At the end of the day, to update the parameters of the network we need to know the partial derivative of $L$ with respect to all entries of all $W^n$ and $b^n$ . To get there, it’s helpful to consider as a stepping stone the partial derivatives of $L$ with respect to the entries of a particular $z^n$ . I’ll write this as $\nabla_{z^n} L$ (a vector with $N_n$ elements).

In component form,

$z^n_i = \sum_j W^n_{i, j} a^{n-1}_j + b^n_i$

So $\partial z_i^n / \partial b_i^n = 1$ and by the chain rule,

$\begin{aligned} \frac{\partial L}{\partial b_i^n} &= \frac{\partial L}{\partial z_i^n} \frac{\partial z_i^n}{\partial b_i^n} \\ &= \frac{\partial L}{\partial z_i^n} \end{aligned}$

Thus

$\nabla_{b^n} L = \nabla_{z^n} L$

Similarly,

$\begin{aligned} \frac{\partial L}{\partial W_{i,j}^n} &= \frac{\partial L}{\partial z_i^n} \frac{\partial z_i^n}{\partial W_{i,j}^n} \\ &= \frac{\partial L}{\partial z_i^n} a_j^{n-1} \end{aligned}$

$\nabla_{W^n} L = (\nabla_{z^n} L) (a^{n-1})^T$

So it’s easy to go from $\nabla_{z^n} L$ to $\nabla_{z^n} W^n$ and $\nabla_{z^n} b^n$ .

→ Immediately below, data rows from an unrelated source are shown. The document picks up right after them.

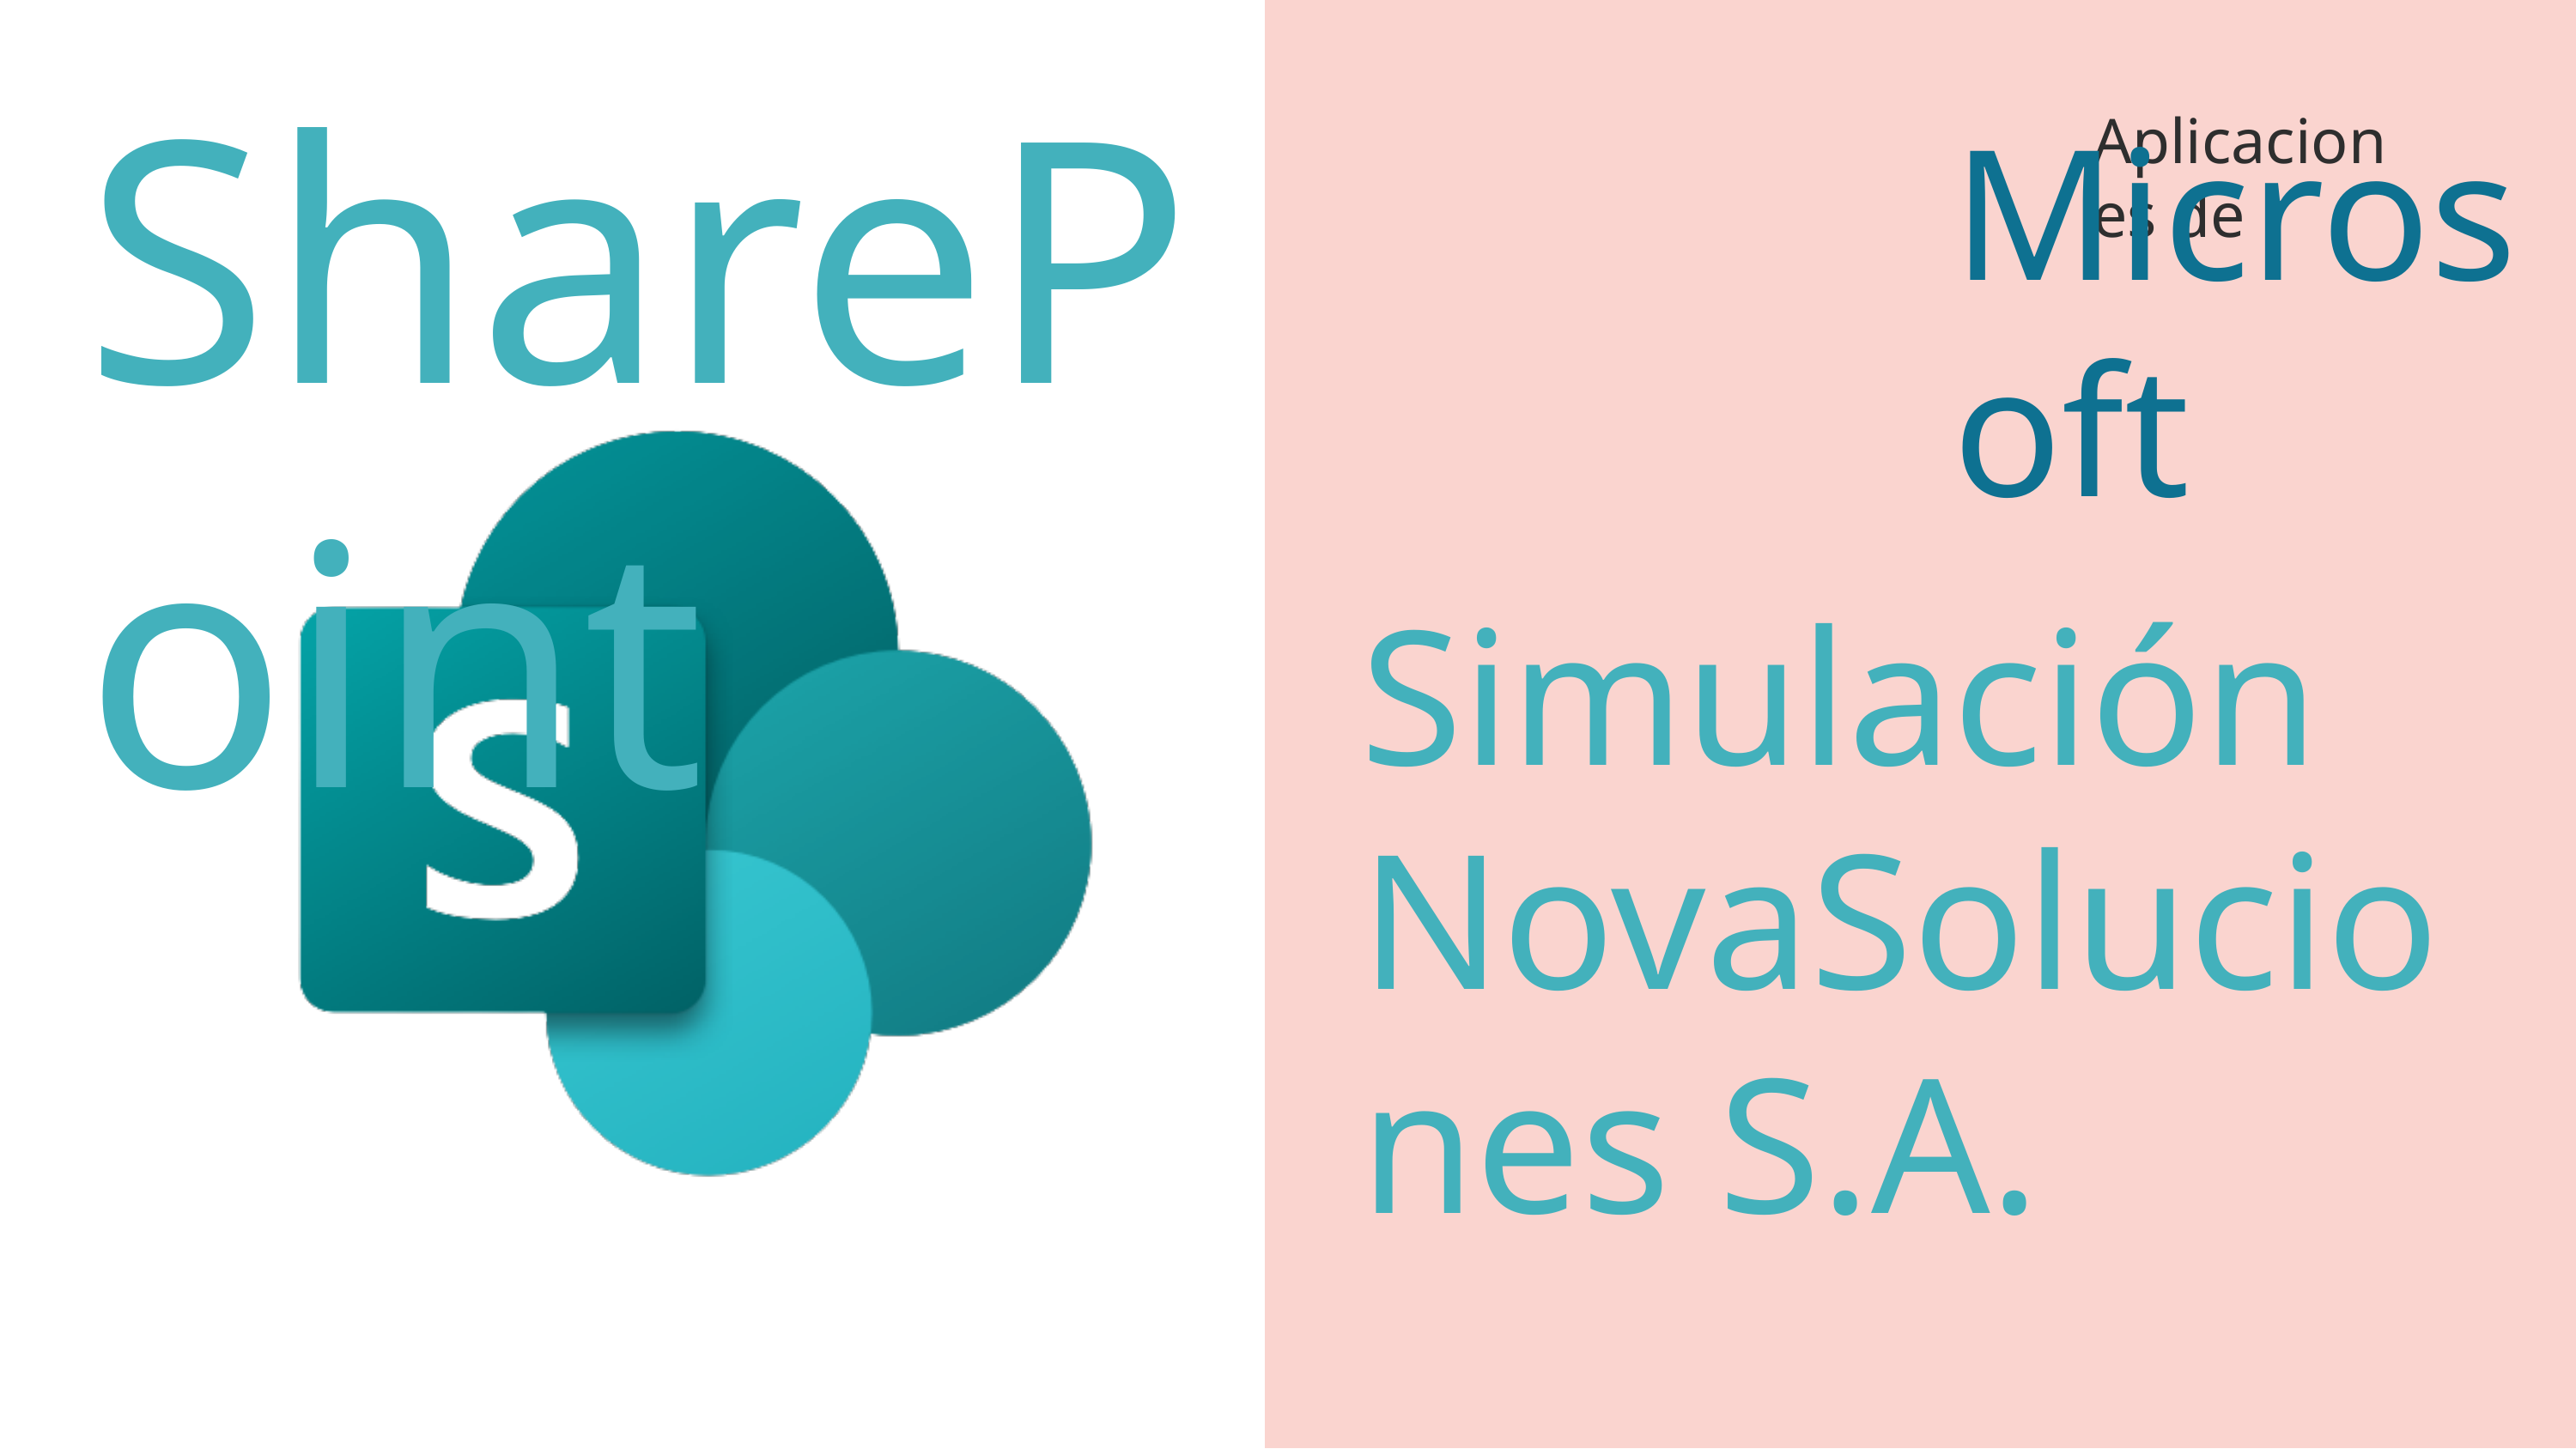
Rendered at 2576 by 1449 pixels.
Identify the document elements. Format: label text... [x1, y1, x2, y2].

text_box SharePoint [84, 46, 1260, 855]
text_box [1264, 0, 2576, 1449]
text_box [165, 855, 1223, 1330]
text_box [1953, 105, 2526, 322]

It’s also easy to get from one $\nabla_{z^n} L$ to the next. In particular,

$\begin{aligned} \frac{\partial L}{\partial a_j^{n-1}} &= \sum_{i} \frac{\partial L}{\partial z_i^n} \frac{\partial z_i^n}{\partial a_j^{n-1}} \\ &= \sum_{i} \frac{\partial L}{\partial z_i^n} W_{i, j}^n \end{aligned}$

$\nabla_{a^{n-1}} L = (W^n)^T (\nabla_{z^n} L)$

Finally, since $a_i^{n-1} = \theta(z_i^{n-1})$ ,

$\begin{aligned} \frac{\partial L}{\partial z_i^{n-1}} &= \frac{\partial L}{\partial a_i^{n - 1}} \frac{\partial a_i^{n-1}}{\partial z_i^{n-1}} \\ &= \frac{\partial L}{\partial a_i^{n - 1}} \theta'(z_i^{n-1}) \\ \end{aligned}$

and so

$\nabla_{z^{n-1}} L = (W^n)^T (\nabla_{z^n} L) \odot (\nabla_{z^{n-1}} \theta)$

Here $\nabla_{z^{n-1}} \theta$ means the derivative of $\theta$ evaluated at each $z_i^{n-1}$ (so strictly speaking it’s more of a Jacobian than a gradient), and $\odot$ indicates the Hadamard product (i.e. element-wise product).

So starting from the output of the network,

$\nabla_{z^N} L = \nabla_{a^N} L \odot \nabla_{z^N} \theta$

And from here we just apply the equation above repeatedly to compute $\nabla_{z^{N - 1}} L$ , $\nabla_{z^{N - 2}} L$ , etc. At each step we can easily compute $\nabla_{b_n} L$ and $\nabla_{W^n} L$ as well. When we get to the first layer, note that $\nabla_{W^1} L$ depends on the inputs of the network $a^0$ , rather than the outputs of some other layers.

To implement this efficiently, note that we don’t need to store all the gradients we’ve computed so far. We just need to keep the most recent one, and have some memory in which to calculate the next. So if you allocate two arrays with as many elements as the largest layer has nodes, then you can keep reusing these for the whole computation. For standard gradient descent, updates to the weights and biases can be done in-place, so computing those gradients requires no additional storage.